Some of the children who enroll at Walbridge School have had a negative experience with testing at another school. For example, we believe that cognitive ability (IQ) test scores must be carefully interpreted and that much harm can be done if a child is categorized based on a combined test score. While cognitive ability tests are sophisticated measurement instruments, they are too often administered improperly, not following the publisher’s instructions. To illustrate, accommodations must be made for students with learning differences or disabilities. If a child takes longer to process information, time limits need to be removed from the taking of subtests. If a child has fine motor skill or coordination problems, the manipulative subtests should be removed. If the nonverbal and verbal subtest scores vary significantly, combining the two scores provides a statistically meaningless total IQ score; yet this is routinely done. Also, if a child has a high cognitive ability (IQ) composite test score, yet unsatisfactory school performance, this is almost always an indication of a learning difference of the child that may not have been recognized.
Cognitive ability subtest scores can be useful in helping understand how a student learns best. However, in our opinion, the composite IQ test score should never be used to lower expectations for the ability of a child to learn.
Many public school districts use the AAD (Ability Achievement Discrepancy) model when determining the special education resources to be allocated to a child. This may include the use of standardized cognitive ability tests (IQ) to measure the ability of a student to learn. A low composite test score may lead to the conclusion that a student is incapable of making significant progress in school, as there may be a small “discrepancy” between the cognitive ability test score (ability to learn) and the child’s actual school performance. For this reason, it may be decided that few, if any, special education resources will be allocated to support learning.

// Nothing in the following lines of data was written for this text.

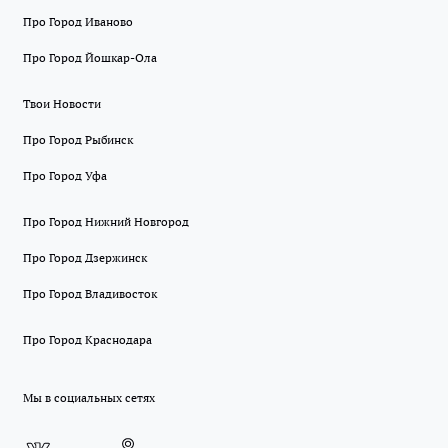
Про Город Иваново
Про Город Йошкар-Ола
Твои Новости
Про Город Рыбинск
Про Город Уфа
Про Город Нижний Новгород
Про Город Дзержинск
Про Город Владивосток
Про Город Краснодара
Мы в социальных сетях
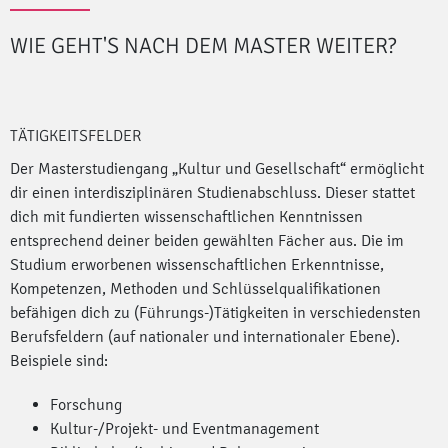
WIE GEHT'S NACH DEM MASTER
WEITER?
TÄTIGKEITSFELDER
Der Masterstudiengang „Kultur und Gesellschaft“ ermöglicht
dir einen interdisziplinären Studienabschluss. Dieser stattet
dich mit fundierten wissenschaftlichen Kenntnissen
entsprechend deiner beiden gewählten Fächer aus. Die im
Studium erworbenen wissenschaftlichen Erkenntnisse,
Kompetenzen, Methoden und Schlüsselqualifikationen
befähigen dich zu (Führungs-)Tätigkeiten in verschiedensten
Berufsfeldern (auf nationaler und internationaler Ebene).
Beispiele sind:
Forschung
Kultur-/Projekt- und Eventmanagement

It is also important to realize that the selection of the standardized cognitive ability test to be administered can make a significant difference in both the subtest and composite scores. The KABC II (Kaufman Assessment Battery for Children II) may be a good choice for a child who has strong nonverbal strengths, but is weak in verbal skills. If the reverse is the case, a student with high verbal skills, but low nonverbal skills, the WISC–IV (Wechsler Intelligence Scale for Children – Fourth Addition) might be a good choice. The WISC-IV is often a good standardized test for children with learning differences or disabilities, as adjustments can be made for slow processing speed, and for significant differences in verbal and nonverbal subtest scores. Using the WISC–IV Technical Report #4 (2005, revised 2008) allows for the calculation of an alternative “composite” score, the General Ability Index (GAI). The Wisconsin Department of Public Instruction accepts the GAI, although, in our experience, many school districts don’t use this measure of learning ability that favors many children with learning differences and disabilities.

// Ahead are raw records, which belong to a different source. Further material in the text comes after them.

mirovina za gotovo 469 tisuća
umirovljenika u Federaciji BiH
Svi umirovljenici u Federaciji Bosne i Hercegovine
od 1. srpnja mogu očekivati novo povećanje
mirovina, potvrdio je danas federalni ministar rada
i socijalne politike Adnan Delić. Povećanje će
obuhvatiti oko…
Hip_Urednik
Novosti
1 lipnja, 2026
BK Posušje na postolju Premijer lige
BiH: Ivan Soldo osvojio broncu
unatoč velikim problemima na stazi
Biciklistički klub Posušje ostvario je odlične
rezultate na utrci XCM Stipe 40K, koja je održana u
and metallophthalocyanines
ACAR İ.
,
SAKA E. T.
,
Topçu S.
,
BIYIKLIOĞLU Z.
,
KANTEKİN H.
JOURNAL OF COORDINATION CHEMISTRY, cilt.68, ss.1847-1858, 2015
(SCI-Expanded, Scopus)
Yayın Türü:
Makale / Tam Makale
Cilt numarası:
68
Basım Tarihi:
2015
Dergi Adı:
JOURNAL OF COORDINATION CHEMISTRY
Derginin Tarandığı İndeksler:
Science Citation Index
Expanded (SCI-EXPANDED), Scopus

At Walbridge, we don’t administer cognitive ability tests (IQ), although we will look at the subtest scores of previously administered tests for insights into the learning strengths of a child. We do use the Iowa Tests of Basic Skills (ITBS), not a cognitive ability test, to provide a baseline to measure a child’s academic progress. The ITBS is administered when a child is enrolled, and at the end of each school year. The results are used to document the academic advancement of each student. More importantly, ITBS results are used to guide the individualized instruction for each of our students. The use of this standardized test is not to categorize the academic level of a student, but to improve our instruction and to provide each family with a measure of their child’s progress.
If a child with learning differences or disabilities has a low composite IQ test score, the results should be carefully reviewed by a testing expert. Parents should challenge results that may not reflect the true ability of their child to learn, and ask that a new test, perhaps the WISC–IV with a GAI composite score, be given and administered, with needed accommodations approved by the publisher.